> _Your objective_:
Return the records below from the line containing "text [281, 1391, 1077, 1551]" onward, exactly, through and including the last line.

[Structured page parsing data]
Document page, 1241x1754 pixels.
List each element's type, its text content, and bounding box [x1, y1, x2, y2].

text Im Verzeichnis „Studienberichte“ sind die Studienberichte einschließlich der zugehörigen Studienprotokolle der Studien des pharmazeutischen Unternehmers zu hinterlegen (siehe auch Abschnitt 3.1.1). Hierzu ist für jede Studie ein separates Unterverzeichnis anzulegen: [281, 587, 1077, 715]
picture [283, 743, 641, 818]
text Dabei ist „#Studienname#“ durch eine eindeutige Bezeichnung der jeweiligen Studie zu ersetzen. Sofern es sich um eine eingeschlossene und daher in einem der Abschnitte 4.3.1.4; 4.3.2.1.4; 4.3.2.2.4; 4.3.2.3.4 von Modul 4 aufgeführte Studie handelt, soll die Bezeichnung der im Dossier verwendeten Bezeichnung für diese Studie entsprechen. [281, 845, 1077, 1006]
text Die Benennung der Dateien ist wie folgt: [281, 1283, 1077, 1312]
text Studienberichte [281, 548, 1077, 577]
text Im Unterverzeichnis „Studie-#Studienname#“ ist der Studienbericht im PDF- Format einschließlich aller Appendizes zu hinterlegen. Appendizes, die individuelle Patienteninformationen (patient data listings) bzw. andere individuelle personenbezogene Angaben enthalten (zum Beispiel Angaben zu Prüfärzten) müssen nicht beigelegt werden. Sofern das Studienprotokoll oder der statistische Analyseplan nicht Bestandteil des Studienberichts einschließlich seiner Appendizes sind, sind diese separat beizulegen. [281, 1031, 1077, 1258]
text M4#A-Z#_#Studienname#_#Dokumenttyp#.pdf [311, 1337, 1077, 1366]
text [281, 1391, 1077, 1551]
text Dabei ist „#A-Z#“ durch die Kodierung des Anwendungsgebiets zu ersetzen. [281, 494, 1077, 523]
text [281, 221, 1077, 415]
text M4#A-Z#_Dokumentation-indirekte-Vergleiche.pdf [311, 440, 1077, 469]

> _Task solution_:
text [281, 1391, 1077, 1551]
text Dabei ist „#A-Z#“ durch die Kodierung des Anwendungsgebiets zu ersetzen. [281, 494, 1077, 523]
text [281, 221, 1077, 415]
text M4#A-Z#_Dokumentation-indirekte-Vergleiche.pdf [311, 440, 1077, 469]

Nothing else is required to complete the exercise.